INSTRUCTIONS TO FOLLOW » Copy nothing but the lines from the opening of the entries through the line that contains "Page size: 1241x1754.", exactly as written. Drop the pictures.

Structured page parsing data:
§ §

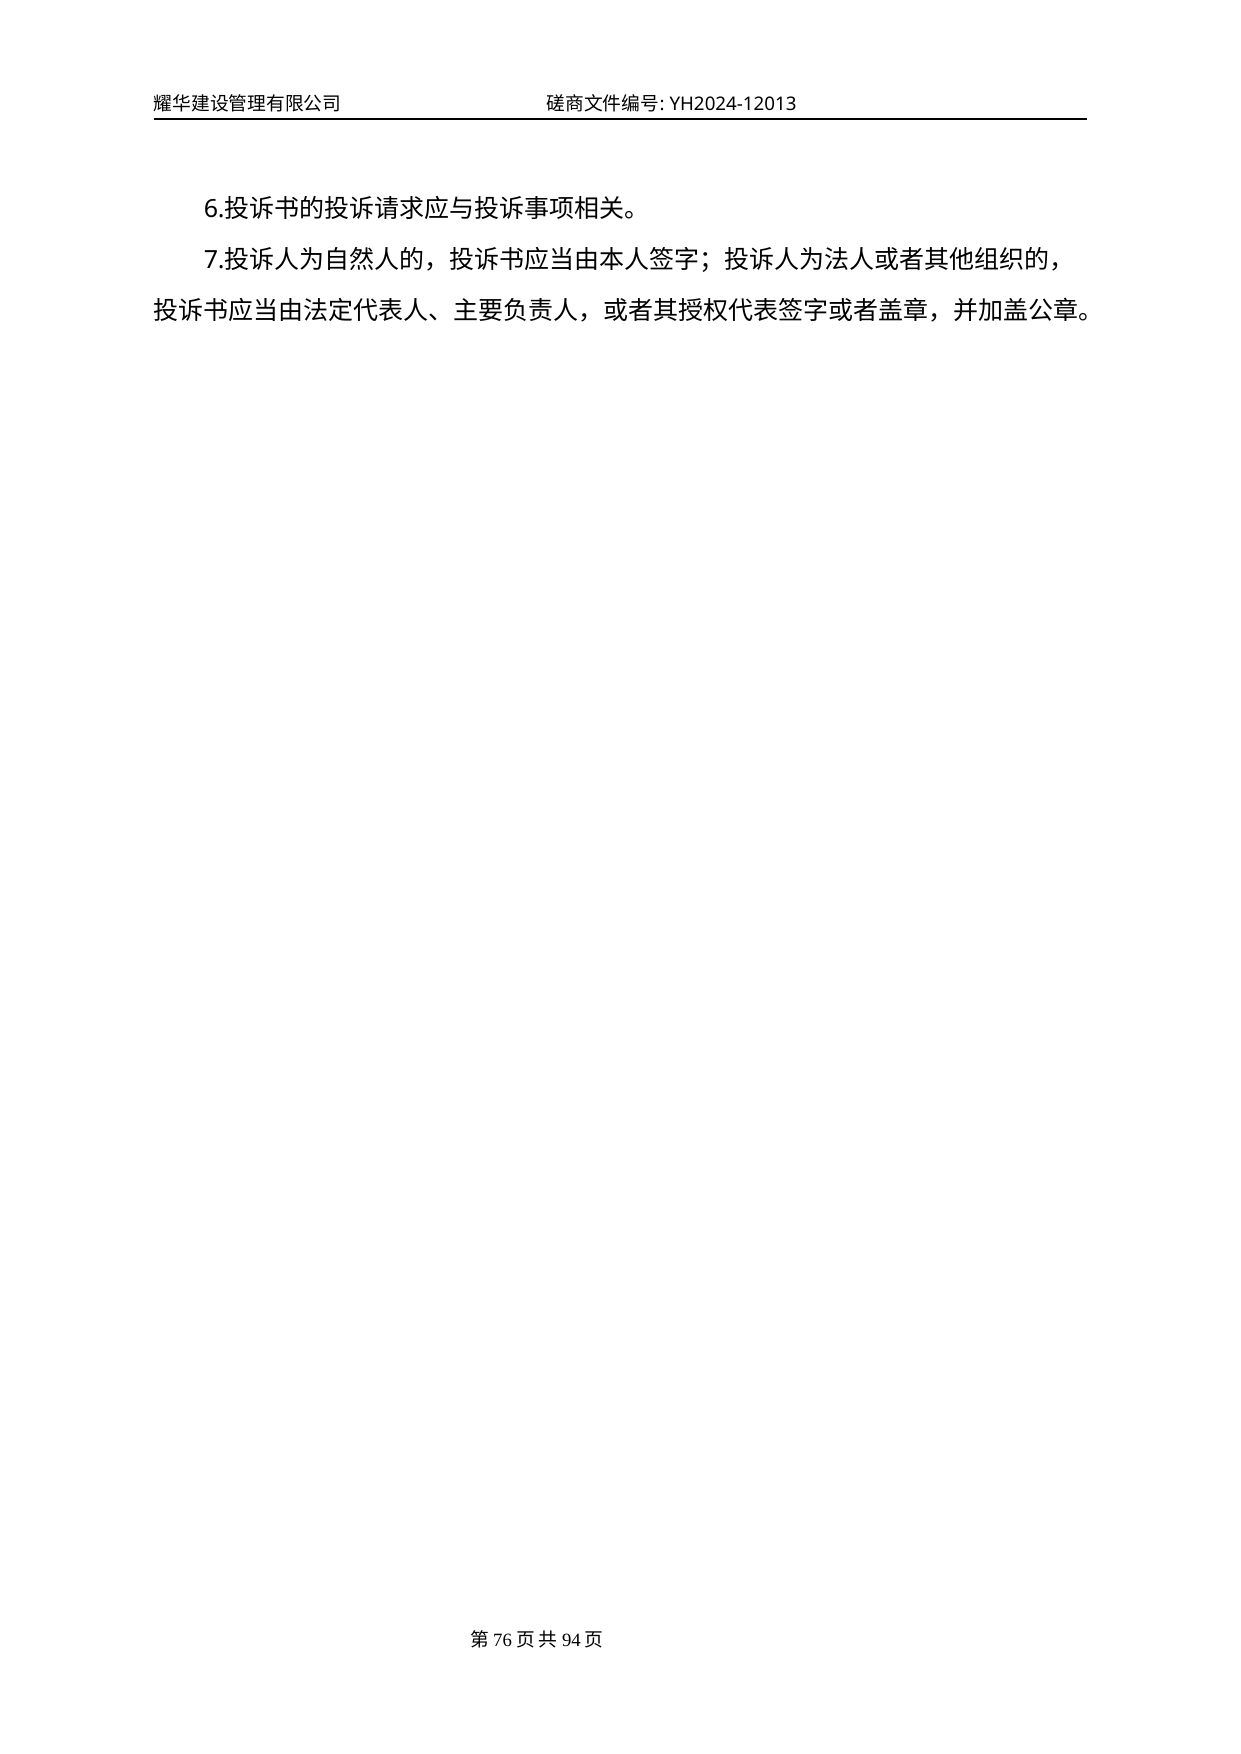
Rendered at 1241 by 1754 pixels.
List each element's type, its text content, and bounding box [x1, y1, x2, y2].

text 7.投诉人为自然人的，投诉书应当由本人签字；投诉人为法人或者其他组织的，投诉书应当由法定代表人、主要负责人，或者其授权代表签字或者盖章，并加盖公章。 [153, 240, 1087, 327]
text 6.投诉书的投诉请求应与投诉事项相关。 [153, 189, 1087, 225]
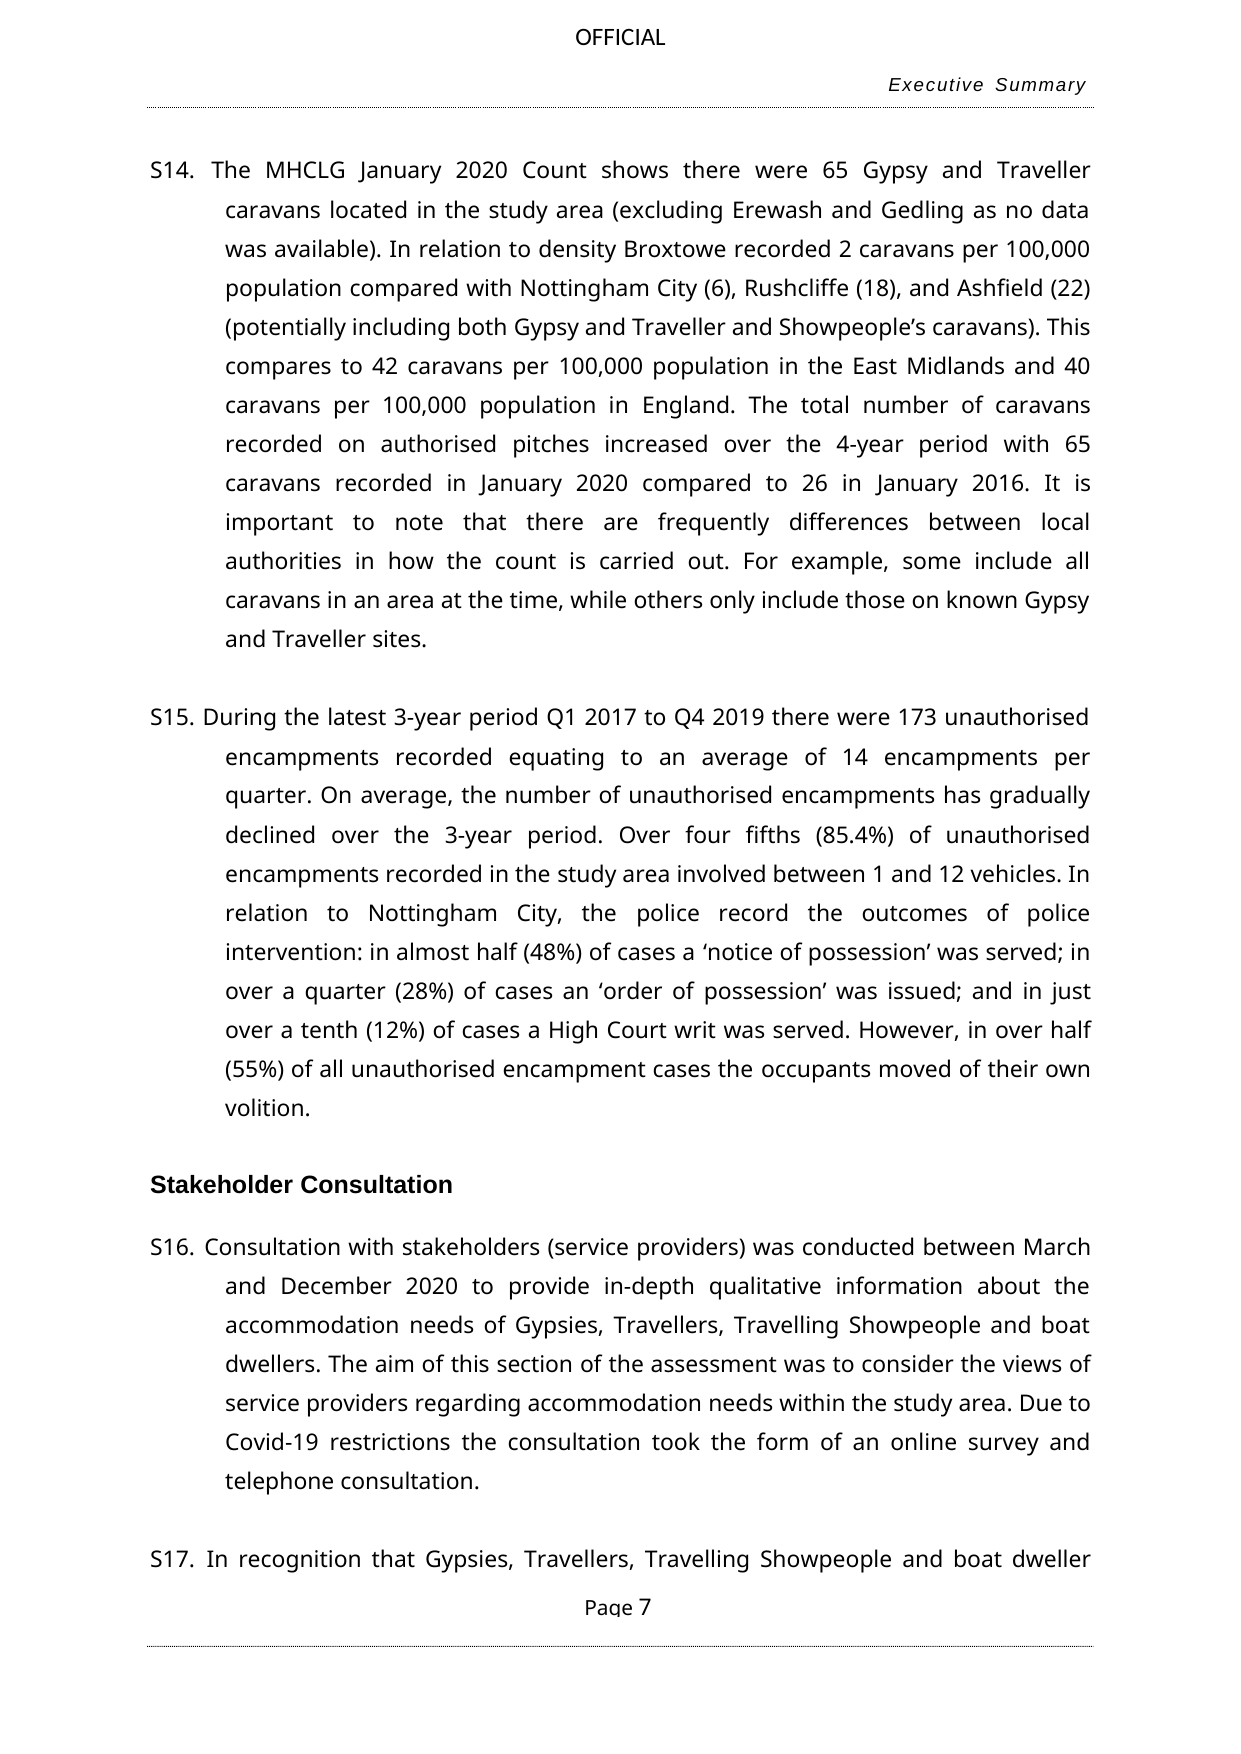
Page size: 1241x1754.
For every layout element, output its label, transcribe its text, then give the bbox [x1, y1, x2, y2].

text S14. The MHCLG January 2020 Count shows there were 65 Gypsy and Traveller caravans located in the study area (excluding Erewash and Gedling as no data was available). In relation to density Broxtowe recorded 2 caravans per 100,000 population compared with Nottingham City (6), Rushcliffe (18), and Ashfield (22) (potentially including both Gypsy and Traveller and Showpeople’s caravans). This compares to 42 caravans per 100,000 population in the East Midlands and 40 caravans per 100,000 population in England. The total number of caravans recorded on authorised pitches increased over the 4-year period with 65 caravans recorded in January 2020 compared to 26 in January 2016. It is important to note that there are frequently differences between local authorities in how the count is carried out. For example, some include all caravans in an area at the time, while others only include those on known Gypsy and Traveller sites. [150, 154, 1091, 654]
text S15. During the latest 3-year period Q1 2017 to Q4 2019 there were 173 unauthorised encampments recorded equating to an average of 14 encampments per quarter. On average, the number of unauthorised encampments has gradually declined over the 3-year period. Over four fifths (85.4%) of unauthorised encampments recorded in the study area involved between 1 and 12 vehicles. In relation to Nottingham City, the police record the outcomes of police intervention: in almost half (48%) of cases a ‘notice of possession’ was served; in over a quarter (28%) of cases an ‘order of possession’ was issued; and in just over a tenth (12%) of cases a High Court writ was served. However, in over half (55%) of all unauthorised encampment cases the occupants moved of their own volition. [150, 701, 1091, 1123]
subtitle Stakeholder Consultation [150, 1170, 1186, 1198]
text S16. Consultation with stakeholders (service providers) was conducted between March and December 2020 to provide in-depth qualitative information about the accommodation needs of Gypsies, Travellers, Travelling Showpeople and boat dwellers. The aim of this section of the assessment was to consider the views of service providers regarding accommodation needs within the study area. Due to Covid-19 restrictions the consultation took the form of an online survey and telephone consultation. [150, 1231, 1091, 1497]
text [150, 1543, 1091, 1574]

§ §

FINISHED EXERCISE »
Rendered at 1241 by 1754 pixels.
List each element's type, its text content, and bounding box [x1, y1, x2, y2].

text 7.投诉人为自然人的，投诉书应当由本人签字；投诉人为法人或者其他组织的，投诉书应当由法定代表人、主要负责人，或者其授权代表签字或者盖章，并加盖公章。 [153, 240, 1087, 327]
text 6.投诉书的投诉请求应与投诉事项相关。 [153, 189, 1087, 225]
Page size: 1241x1754.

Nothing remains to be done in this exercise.